Artificial sweeteners are 200–600 times sweeter than sugar. But unlike sugar, they don’t satisfy the appetite with calories, causing some people to compensate by eating more later in the day. There is also some research that indicates these artificial sweeteners actually increase your sugar cravings, leading you to eat more sweets/high-calorie foods. This can lead to weight gain and altered taste buds to sweet foods (what used to be sweet is now not sweet enough).
Blogs: https://nutritionhealthworks.com/nutrition-blog/should-stop-drinking-diet-soda/ & https://nutritionhealthworks.com/nutrition-blog/artificial-sweeteners-good-bad-ugly/
How do I control my sugar and/or salt cravings?

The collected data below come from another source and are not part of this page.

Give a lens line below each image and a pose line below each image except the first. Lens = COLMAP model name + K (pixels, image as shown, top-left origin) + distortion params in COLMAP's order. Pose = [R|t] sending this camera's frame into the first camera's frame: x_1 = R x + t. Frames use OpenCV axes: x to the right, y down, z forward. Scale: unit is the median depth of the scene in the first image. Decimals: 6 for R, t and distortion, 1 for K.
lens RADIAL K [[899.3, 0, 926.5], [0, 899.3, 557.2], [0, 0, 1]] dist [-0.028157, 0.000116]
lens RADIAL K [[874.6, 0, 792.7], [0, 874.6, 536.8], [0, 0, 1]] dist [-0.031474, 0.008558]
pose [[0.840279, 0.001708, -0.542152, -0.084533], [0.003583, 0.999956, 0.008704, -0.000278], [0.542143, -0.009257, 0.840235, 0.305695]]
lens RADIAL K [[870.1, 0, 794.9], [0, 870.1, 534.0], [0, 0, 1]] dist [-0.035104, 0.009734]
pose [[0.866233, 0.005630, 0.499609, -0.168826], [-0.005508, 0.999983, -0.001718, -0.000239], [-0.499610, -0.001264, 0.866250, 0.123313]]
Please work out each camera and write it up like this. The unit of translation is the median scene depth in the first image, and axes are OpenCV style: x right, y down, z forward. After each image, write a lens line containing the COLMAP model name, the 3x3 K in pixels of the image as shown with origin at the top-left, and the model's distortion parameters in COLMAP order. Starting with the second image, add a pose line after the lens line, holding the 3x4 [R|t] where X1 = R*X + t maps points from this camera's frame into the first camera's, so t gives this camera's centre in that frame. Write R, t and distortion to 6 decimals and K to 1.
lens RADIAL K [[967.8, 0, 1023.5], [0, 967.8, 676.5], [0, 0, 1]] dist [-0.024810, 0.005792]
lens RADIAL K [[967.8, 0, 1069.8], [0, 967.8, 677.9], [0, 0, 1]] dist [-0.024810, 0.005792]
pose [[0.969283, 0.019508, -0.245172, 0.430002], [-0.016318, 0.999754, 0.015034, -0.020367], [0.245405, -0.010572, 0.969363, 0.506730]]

Cravings are usually a sign from our body that we are missing some kind of nutrient. We might crave ice cream but might just need calcium from yogurt. Regardless of why we crave certain foods, it is best to not fight them. Another way to calm cravings all together is to eat high protein. Most people’s diets are extremely low in protein. Protein can keep us satiated and full for an extremely long time. Sleep is another major tool to reduce the number of cravings we have. When we are low in energy, we are more likely to overeat. Our willpower will be weaker when we are more tired, which allows us to fall victim to every craving we face.
Are carbs bad for me?
Carbohydrates are an important part of maintaining a healthy diet and are one of the main sources of energy we need to function not only properly, but also optimally. They are found in grains such as wheat, rice, oats, and barley; fruits; vegetables; dairy products; legumes; nuts; and seeds. Eating a balanced diet that includes carbohydrates can help you maintain a healthy weight, reduce your risk of developing diabetes, and give you more energy throughout the day. If we don’t provide our body with enough carbohydrates through food, our bodies are forced to make glucose in order to meet the needs of all cells. Making sugar (glucose) can result in muscle loss.
Is intermittent fasting right for me?
Intermittent fasting is an eating pattern that limits food consumption to certain hours of the day. Some research suggests that it may have benefits beyond weight loss, like improved brain and heart health. However, with all diets, it is important to consult with a medical professional especially if you have: diabetes, problems with blood sugar regulation, low blood pressure, a history of eating disorders; or take medications, are underweight, are a woman who is trying to conceive, a woman with a history of amenorrhea, or are pregnant or breastfeeding.
How much water should I drink each day?
A golden standard is to drink at least half of your body weight (in pounds) in ounces of water (8 ounces = 1 cup). So if you weigh 200 pounds, a good water goal to strive for each day would be to consume at least 100 ounces of water.